[[ EXCERPTED RECORDS, beginning ]]
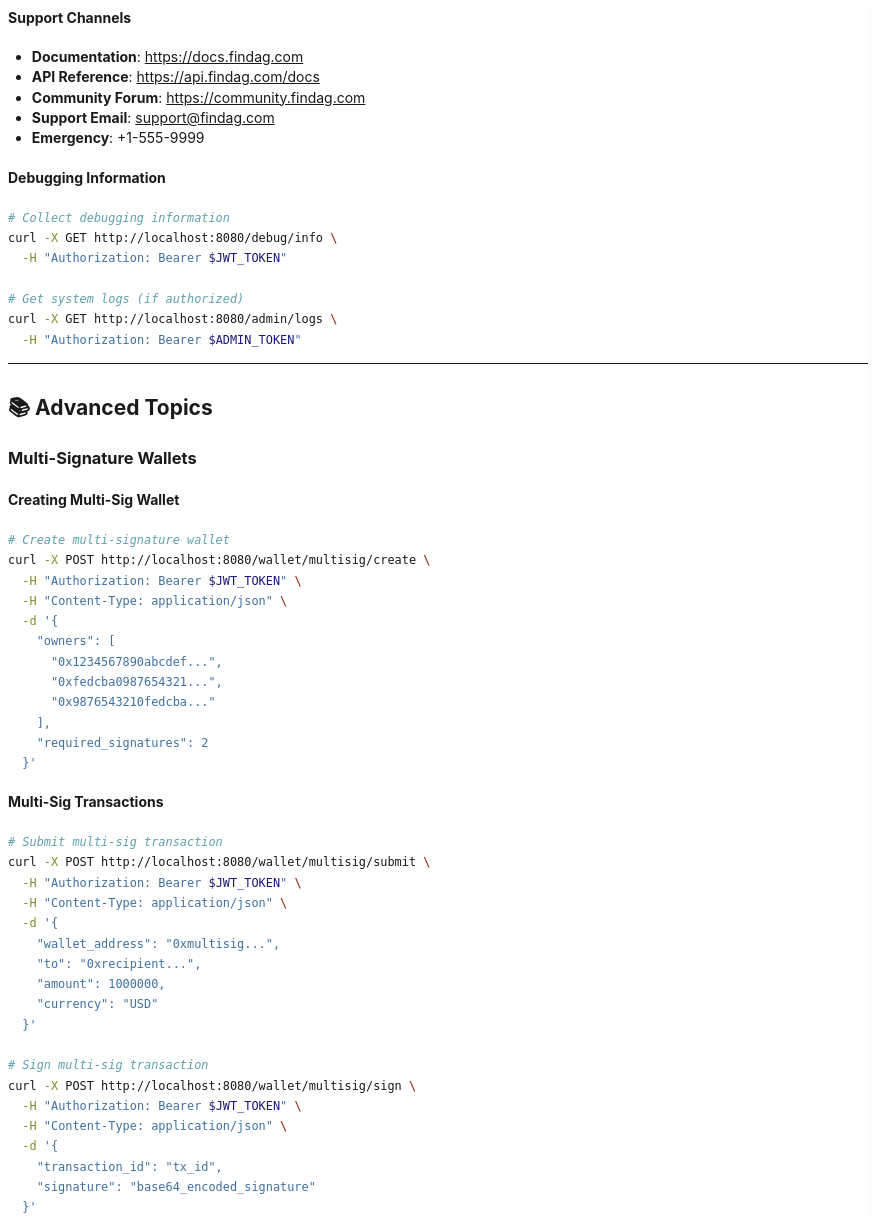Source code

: #### **Support Channels**
- **Documentation**: https://docs.findag.com
- **API Reference**: https://api.findag.com/docs
- **Community Forum**: https://community.findag.com
- **Support Email**: support@findag.com
- **Emergency**: +1-555-9999

#### **Debugging Information**
```bash
# Collect debugging information
curl -X GET http://localhost:8080/debug/info \
  -H "Authorization: Bearer $JWT_TOKEN"

# Get system logs (if authorized)
curl -X GET http://localhost:8080/admin/logs \
  -H "Authorization: Bearer $ADMIN_TOKEN"
```

---

## 📚 Advanced Topics

### **Multi-Signature Wallets**

#### **Creating Multi-Sig Wallet**
```bash
# Create multi-signature wallet
curl -X POST http://localhost:8080/wallet/multisig/create \
  -H "Authorization: Bearer $JWT_TOKEN" \
  -H "Content-Type: application/json" \
  -d '{
    "owners": [
      "0x1234567890abcdef...",
      "0xfedcba0987654321...",
      "0x9876543210fedcba..."
    ],
    "required_signatures": 2
  }'
```

#### **Multi-Sig Transactions**
```bash
# Submit multi-sig transaction
curl -X POST http://localhost:8080/wallet/multisig/submit \
  -H "Authorization: Bearer $JWT_TOKEN" \
  -H "Content-Type: application/json" \
  -d '{
    "wallet_address": "0xmultisig...",
    "to": "0xrecipient...",
    "amount": 1000000,
    "currency": "USD"
  }'

# Sign multi-sig transaction
curl -X POST http://localhost:8080/wallet/multisig/sign \
  -H "Authorization: Bearer $JWT_TOKEN" \
  -H "Content-Type: application/json" \
  -d '{
    "transaction_id": "tx_id",
    "signature": "base64_encoded_signature"
  }'
```
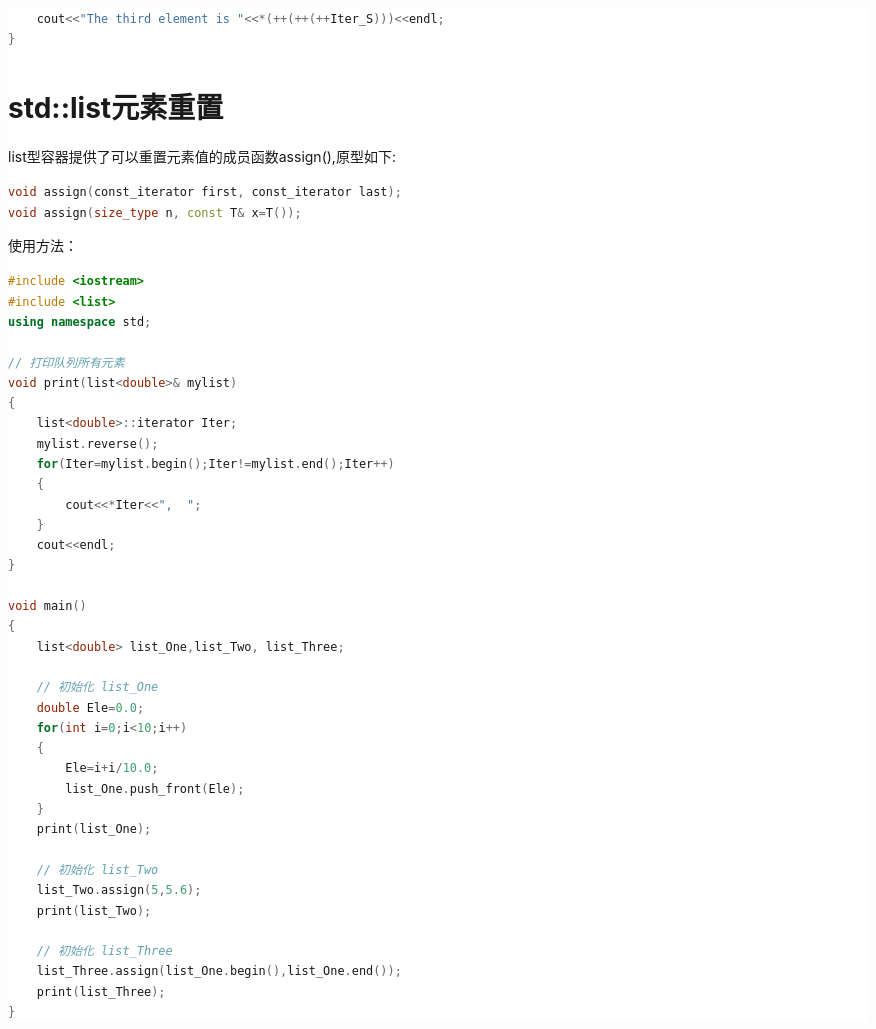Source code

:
 ```c++
	cout<<"The third element is "<<*(++(++(++Iter_S)))<<endl;
}
```



# std::list元素重置

list型容器提供了可以重置元素值的成员函数assign(),原型如下:

```c++
void assign(const_iterator first, const_iterator last);
void assign(size_type n, const T& x=T());
```

使用方法：

```c++
#include <iostream>
#include <list>
using namespace std;

// 打印队列所有元素
void print(list<double>& mylist)
{
	list<double>::iterator Iter;
	mylist.reverse();
	for(Iter=mylist.begin();Iter!=mylist.end();Iter++)
	{   
		cout<<*Iter<<",  ";
	}
	cout<<endl;
}

void main()
{
	list<double> list_One,list_Two, list_Three;

	// 初始化 list_One
	double Ele=0.0;
	for(int i=0;i<10;i++)
	{ 
		Ele=i+i/10.0;
		list_One.push_front(Ele);
	}
	print(list_One);

	// 初始化 list_Two
	list_Two.assign(5,5.6);
	print(list_Two);

	// 初始化 list_Three
	list_Three.assign(list_One.begin(),list_One.end());
	print(list_Three);
}
```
[[ EXCERPTED RECORDS, end ]]
= ACTIVITY =
Go through the lines above and write each one out verbatim, skipping the pictures.

= TASK SOLUTION =
Source code

: #### **Support Channels**
- **Documentation**: https://docs.findag.com
- **API Reference**: https://api.findag.com/docs
- **Community Forum**: https://community.findag.com
- **Support Email**: support@findag.com
- **Emergency**: +1-555-9999

#### **Debugging Information**
```bash
# Collect debugging information
curl -X GET http://localhost:8080/debug/info \
  -H "Authorization: Bearer $JWT_TOKEN"

# Get system logs (if authorized)
curl -X GET http://localhost:8080/admin/logs \
  -H "Authorization: Bearer $ADMIN_TOKEN"
```

---

## 📚 Advanced Topics

### **Multi-Signature Wallets**

#### **Creating Multi-Sig Wallet**
```bash
# Create multi-signature wallet
curl -X POST http://localhost:8080/wallet/multisig/create \
  -H "Authorization: Bearer $JWT_TOKEN" \
  -H "Content-Type: application/json" \
  -d '{
    "owners": [
      "0x1234567890abcdef...",
      "0xfedcba0987654321...",
      "0x9876543210fedcba..."
    ],
    "required_signatures": 2
  }'
```

#### **Multi-Sig Transactions**
```bash
# Submit multi-sig transaction
curl -X POST http://localhost:8080/wallet/multisig/submit \
  -H "Authorization: Bearer $JWT_TOKEN" \
  -H "Content-Type: application/json" \
  -d '{
    "wallet_address": "0xmultisig...",
    "to": "0xrecipient...",
    "amount": 1000000,
    "currency": "USD"
  }'

# Sign multi-sig transaction
curl -X POST http://localhost:8080/wallet/multisig/sign \
  -H "Authorization: Bearer $JWT_TOKEN" \
  -H "Content-Type: application/json" \
  -d '{
    "transaction_id": "tx_id",
    "signature": "base64_encoded_signature"
  }'
```
Source code

:
 ```c++
	cout<<"The third element is "<<*(++(++(++Iter_S)))<<endl;
}
```



# std::list元素重置

list型容器提供了可以重置元素值的成员函数assign(),原型如下:

```c++
void assign(const_iterator first, const_iterator last);
void assign(size_type n, const T& x=T());
```

使用方法：

```c++
#include <iostream>
#include <list>
using namespace std;

// 打印队列所有元素
void print(list<double>& mylist)
{
	list<double>::iterator Iter;
	mylist.reverse();
	for(Iter=mylist.begin();Iter!=mylist.end();Iter++)
	{   
		cout<<*Iter<<",  ";
	}
	cout<<endl;
}

void main()
{
	list<double> list_One,list_Two, list_Three;

	// 初始化 list_One
	double Ele=0.0;
	for(int i=0;i<10;i++)
	{ 
		Ele=i+i/10.0;
		list_One.push_front(Ele);
	}
	print(list_One);

	// 初始化 list_Two
	list_Two.assign(5,5.6);
	print(list_Two);

	// 初始化 list_Three
	list_Three.assign(list_One.begin(),list_One.end());
	print(list_Three);
}
```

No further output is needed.